Une IA plus classique que générative
Les solutions d'IA utilisées par Ikea aujourd'hui sont principalement basées sur le machine learning classique ; les LLM ne sont pas beaucoup utilisés en dehors de produits sur étagère tels que Copilot. Par exemple, l'IA est utilisée pour des services de recommandation ou pour optimiser le remplissage des camions longue distance. La démarche consiste avant tout à développer et entraîner des solutions d'IA maison dans les domaines où elles sont pertinentes.
« L'IA pour des outils tels qu'Office peut être achetée directement sur étagère, mais je pense que les meilleures solutions d'IA, pour les soins de santé par exemple, pourraient provenir d'acteurs du secteur, juge Francesco Marzoni. Comme il est plus probable que les solutions pour la décoration d'intérieur émaneront d'un acteur de ce métier plutôt que d'un grand éditeur de logiciels. Les outils de recommandation utilisés par Ikea doivent être entraînés en interne, puis nous pouvons y intégrer des services de décoration d'intérieur. »
L'IA comme architecte d'intérieur
Ikea investit précisément dans les services numériques dans ce domaine. Tout le monde n'ayant pas les moyens d'engager un architecte d'intérieur, l'idée consiste à faire profiter le grand public de l'expertise du groupe grâce à l'IA. « Les effets se feront sentir de différentes manières, souligne le CDO. Les temps d'attente seront plus courts et vous obtiendrez de l'aide plus rapidement. Et vous aurez davantage accès à des services inaccessibles auparavant. »

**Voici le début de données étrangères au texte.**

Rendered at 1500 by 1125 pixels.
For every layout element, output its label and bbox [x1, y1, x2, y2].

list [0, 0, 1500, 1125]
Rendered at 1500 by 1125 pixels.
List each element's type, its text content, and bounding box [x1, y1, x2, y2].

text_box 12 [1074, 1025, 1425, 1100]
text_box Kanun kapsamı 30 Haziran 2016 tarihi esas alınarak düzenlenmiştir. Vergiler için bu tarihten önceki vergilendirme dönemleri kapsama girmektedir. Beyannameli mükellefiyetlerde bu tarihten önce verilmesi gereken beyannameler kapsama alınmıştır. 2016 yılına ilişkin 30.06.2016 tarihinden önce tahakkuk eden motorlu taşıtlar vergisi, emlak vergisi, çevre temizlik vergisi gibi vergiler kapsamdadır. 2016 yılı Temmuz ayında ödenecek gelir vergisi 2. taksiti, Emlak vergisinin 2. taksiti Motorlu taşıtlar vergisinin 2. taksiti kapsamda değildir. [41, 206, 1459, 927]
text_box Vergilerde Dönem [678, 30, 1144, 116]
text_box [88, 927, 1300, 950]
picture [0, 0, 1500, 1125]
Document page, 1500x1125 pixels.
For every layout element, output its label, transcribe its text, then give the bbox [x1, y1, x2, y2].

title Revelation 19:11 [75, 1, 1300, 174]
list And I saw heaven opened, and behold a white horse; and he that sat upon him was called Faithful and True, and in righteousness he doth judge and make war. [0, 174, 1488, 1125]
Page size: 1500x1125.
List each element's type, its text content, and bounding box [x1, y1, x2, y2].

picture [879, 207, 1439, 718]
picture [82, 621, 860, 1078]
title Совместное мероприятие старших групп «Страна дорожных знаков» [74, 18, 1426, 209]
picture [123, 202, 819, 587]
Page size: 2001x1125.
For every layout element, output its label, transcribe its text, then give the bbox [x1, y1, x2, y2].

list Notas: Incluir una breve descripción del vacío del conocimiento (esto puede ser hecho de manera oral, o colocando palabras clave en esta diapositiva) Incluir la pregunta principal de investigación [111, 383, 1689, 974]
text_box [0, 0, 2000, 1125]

L'IA aura également un impact évident en interne, notamment parce que les employés bénéficieront d'un soutien accru pour les tâches administratives et auront plus de temps à consacrer à leurs tâches essentielles. « Ainsi, au lieu de remplir des formulaires, ils auront plus de temps pour donner des conseils dans l'atelier ou pour construire des cuisines », espère Francesco Marzoni.
L'union fait la force
Depuis l'été dernier, une grande partie des employés - environ 30 000 - a également reçu une formation de base à l'IA. « Nous n'avons pas eu à insister sur ce point, car la demande est très forte », explique le CDO. Outre la formation de base sur le web, d'autres initiatives qui n'étaient pas prévues au départ ont également vu le jour, comme des hackathons.
Ikea propose également un format appelé World Data Games, où les données collectées peuvent être utilisées par la Fondation Ikea, qui se concentre sur les questions sociales et le changement climatique, notamment. « En analysant ces données, les compétences des personnes impliquées en matière d'intelligence artificielle augmentent, souligne Francesco Marzoni. J'encourage les autres [responsables] à donner aux employés une semaine pour ce type d'initiative afin de progresser dans le domaine de l'IA. » Sans oublier, sur ce type d'initiative, de bâtir un pont entre experts de la technologie et praticiens, « afin que ces derniers aient un accès direct à l'expertise en matière d'IA ».